I also mentioned using Q methodology. This is another clustering technique where participants rate a reasonably large number of statements on a continuum (actually a quasi-normal distribution - see the CPAN module for Statistics::QMethod::QuasiNormalDist for more details). Following this, correlation matrix between individuals is calculated and subject to principal components analysis and orthogonal rotation. This procedure results in quantifiable clusters of points of view, and the structure of subjective opinions. The decision whether to use this method really rests on the results of text analysis.

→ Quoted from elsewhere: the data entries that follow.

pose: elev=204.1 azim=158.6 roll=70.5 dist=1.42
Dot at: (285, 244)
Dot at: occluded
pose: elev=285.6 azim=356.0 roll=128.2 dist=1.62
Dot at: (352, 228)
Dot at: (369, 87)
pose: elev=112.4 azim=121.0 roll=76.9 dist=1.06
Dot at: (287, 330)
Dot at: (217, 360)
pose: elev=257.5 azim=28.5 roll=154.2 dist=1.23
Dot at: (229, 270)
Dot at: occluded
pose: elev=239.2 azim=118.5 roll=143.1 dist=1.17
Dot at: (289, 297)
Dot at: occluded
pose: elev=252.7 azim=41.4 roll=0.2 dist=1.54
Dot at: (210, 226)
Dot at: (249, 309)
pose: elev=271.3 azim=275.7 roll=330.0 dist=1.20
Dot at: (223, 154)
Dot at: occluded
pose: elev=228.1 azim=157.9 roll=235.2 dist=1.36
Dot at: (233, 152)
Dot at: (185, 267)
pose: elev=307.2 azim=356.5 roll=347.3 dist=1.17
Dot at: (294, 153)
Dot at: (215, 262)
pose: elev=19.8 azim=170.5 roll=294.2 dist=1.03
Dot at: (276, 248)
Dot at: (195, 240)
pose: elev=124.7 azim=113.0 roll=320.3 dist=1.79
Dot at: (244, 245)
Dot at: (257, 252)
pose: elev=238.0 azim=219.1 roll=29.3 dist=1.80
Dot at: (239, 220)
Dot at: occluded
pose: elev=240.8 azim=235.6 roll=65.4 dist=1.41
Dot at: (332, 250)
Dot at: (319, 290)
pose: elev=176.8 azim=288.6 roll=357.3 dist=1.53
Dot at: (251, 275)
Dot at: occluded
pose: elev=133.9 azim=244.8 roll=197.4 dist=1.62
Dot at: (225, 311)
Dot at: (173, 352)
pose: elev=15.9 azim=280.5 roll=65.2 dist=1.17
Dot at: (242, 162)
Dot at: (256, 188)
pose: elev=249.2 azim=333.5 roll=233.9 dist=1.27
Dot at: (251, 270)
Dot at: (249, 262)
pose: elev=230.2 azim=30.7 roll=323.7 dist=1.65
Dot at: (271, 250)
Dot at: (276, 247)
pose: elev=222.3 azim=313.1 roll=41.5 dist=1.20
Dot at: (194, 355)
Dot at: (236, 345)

Stage 5. The Perl Survey 2009
We would plan to run the second Perl Survey in April 2009 on hosting donated by Shadowcat Systems. Data analysis after this should be straightforward and quick based on the pilot work done on the first survey. There are a number of options for delivery of the survey. I may ask Strategic Data in Melbourne, Australia for a donation of their services, use the existing code that Kirrly Robert wrote, or use the survey management software which I am currently writing as part of another project. My own code is meant to be a generic solution to survey delivery, with ease of administration and encouragement of good psychometric practice, which I hope to be able to release under an open source licence.
I'd anticipate that the survey should be run at 18 month to two year intervals following this.
Stages 1 and 2 Immediate to October 2008
Cleanup and statistical analysis of 2007 Perl survey results. Plan to release report on analysis for July in order to provide basis for stage 3.
Stage 3, October to December 2008
Analysis of web and mailing list texts. Running a BOF at OSDC.au on open source communities.
Stage 4, January 2009
Analysis of text mining/BOF data, and development of attitude survey and/or Q sort.
Stage 5, Run the second Perl survey through February 2009, with reporting and analysis ready by April 2009.
NOTE: This schedule is based on the the date the grant proposal was submitted. Months change, as the grant started in January 2007.
I have been using Perl for research data management, visualisation, analysis and collection since 2002. In 2006 I became involved in the Catalyst project, and am currently the documentation manager. I was editor-in-chief for the 2006 and 2007 Catalyst Advent calendars and I was closely involved in the development of the Catalyst tutorial.
I have ten years experience of questionnaire design and analysis in health care and management research settings. I have tutored statistics at undergraduate and postgraduate level to students in science, psychology, medicine and marketing. A selection of my publications (with full text) are available at: http://xrl.us/bjwd7 (this does not include current publications in review, pre-2003 articles, and some conference papers).
I am currently trying to develop a substantial research project on open source communities, project viability and aspects of commercialisation. This is an extension of the work that I was involved with on Australian cross-sector R&D organisations from 2003 to 2005. The Perl survey is related to, but separate from my larger research programme.